Task instructions
Every line from the top of the records through the one bearing "left shoulder: (572, 439)" is to be reproduced exactly, and pictures are to be left out.

[[ Data for processing open ]]

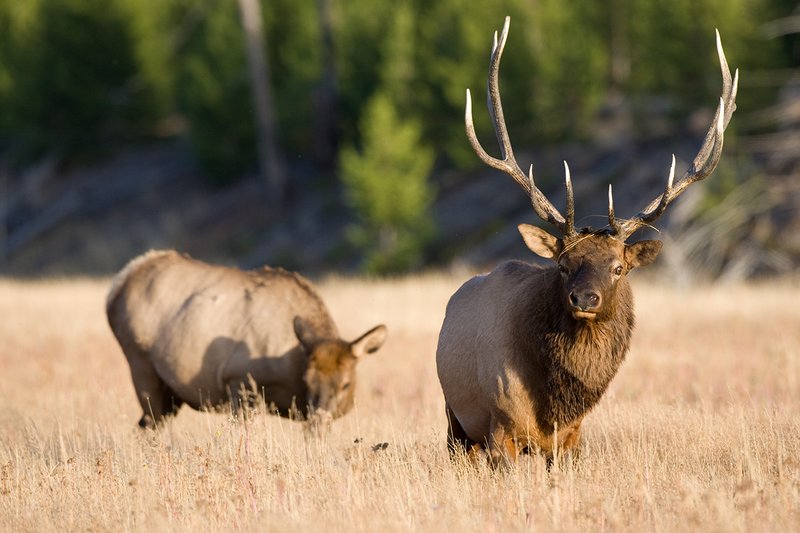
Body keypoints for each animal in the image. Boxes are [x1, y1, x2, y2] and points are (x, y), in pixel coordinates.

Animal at [106, 250, 387, 430]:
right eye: (308, 380)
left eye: (345, 384)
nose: (321, 416)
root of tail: (116, 287)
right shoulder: (239, 382)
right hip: (141, 365)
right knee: (149, 423)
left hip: (171, 390)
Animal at [436, 16, 737, 465]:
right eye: (563, 265)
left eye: (619, 267)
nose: (584, 298)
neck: (554, 404)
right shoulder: (500, 430)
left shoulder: (572, 439)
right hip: (456, 420)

[[ Data for processing closed ]]

Response to this task
Body keypoints for each animal in the image. Boxes are [x1, y1, x2, y2] and points are (x, y), in pixel coordinates.

Animal at [106, 250, 387, 430]:
right eye: (308, 380)
left eye: (345, 384)
nose: (321, 416)
root of tail: (116, 287)
right shoulder: (239, 382)
right hip: (141, 365)
right knee: (149, 423)
left hip: (171, 390)
Animal at [436, 16, 737, 465]:
right eye: (563, 265)
left eye: (619, 267)
nose: (584, 298)
neck: (554, 404)
right shoulder: (500, 430)
left shoulder: (572, 439)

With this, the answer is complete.